* Begin Passage given *

Causey v. State

Decision Date03 January 1986
Docket NumberNo. BC-479,BC-479
Citation11 Fla. L. Weekly 127,484 So.2d 1263
Parties11 Fla. L. Weekly 127, 11 Fla. L. Weekly 701 Brenda CAUSEY, Appellant, v. STATE of Florida, Appellee.
CourtFlorida District Court of Appeals

Michael E. Allen, Public Defender, and Kenneth L. Hosford, Asst. Public Defender, for appellant.

Jim Smith, Atty. Gen., and Patricia Conners, Asst. Atty. Gen., for appellee.

SHIVERS, Judge.

Brenda Causey appeals judgment withholding adjudication of guilt and placing her on probation for five years. The public defender filed an Anders brief and the appellant Causey has not filed a pro se brief. The jury had found appellant guilty of first-degree arson for setting fire to her boyfriend's home.

The prosecution's case was based on circumstantial evidence. We reverse because the trial court limited the defense's cross-examination of the primary prosecution witness.

Brenda Causey was convicted of first degree arson for setting fire to her boyfriend's home. On appeal, defense counsel found no appealable issue, and so filed an Anders brief with this court. We find, however, that the trial judge erred in limiting cross-examination of a prosecution witness, and so reverse for a new trial.

* End Passage given *

Exercise brief | Copy the court opinion above word for word, from its case name through its last sentence.

* Begin Dataset *

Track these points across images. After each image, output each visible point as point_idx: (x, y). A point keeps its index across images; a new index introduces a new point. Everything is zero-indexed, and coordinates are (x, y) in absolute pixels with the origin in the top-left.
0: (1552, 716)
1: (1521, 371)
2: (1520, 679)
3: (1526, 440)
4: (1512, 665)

* End Dataset *

In response |
Causey v. State

Decision Date03 January 1986
Docket NumberNo. BC-479,BC-479
Citation11 Fla. L. Weekly 127,484 So.2d 1263
Parties11 Fla. L. Weekly 127, 11 Fla. L. Weekly 701 Brenda CAUSEY, Appellant, v. STATE of Florida, Appellee.
CourtFlorida District Court of Appeals

Michael E. Allen, Public Defender, and Kenneth L. Hosford, Asst. Public Defender, for appellant.

Jim Smith, Atty. Gen., and Patricia Conners, Asst. Atty. Gen., for appellee.

SHIVERS, Judge.

Brenda Causey appeals judgment withholding adjudication of guilt and placing her on probation for five years. The public defender filed an Anders brief and the appellant Causey has not filed a pro se brief. The jury had found appellant guilty of first-degree arson for setting fire to her boyfriend's home.

The prosecution's case was based on circumstantial evidence. We reverse because the trial court limited the defense's cross-examination of the primary prosecution witness.

Brenda Causey was convicted of first degree arson for setting fire to her boyfriend's home. On appeal, defense counsel found no appealable issue, and so filed an Anders brief with this court. We find, however, that the trial judge erred in limiting cross-examination of a prosecution witness, and so reverse for a new trial.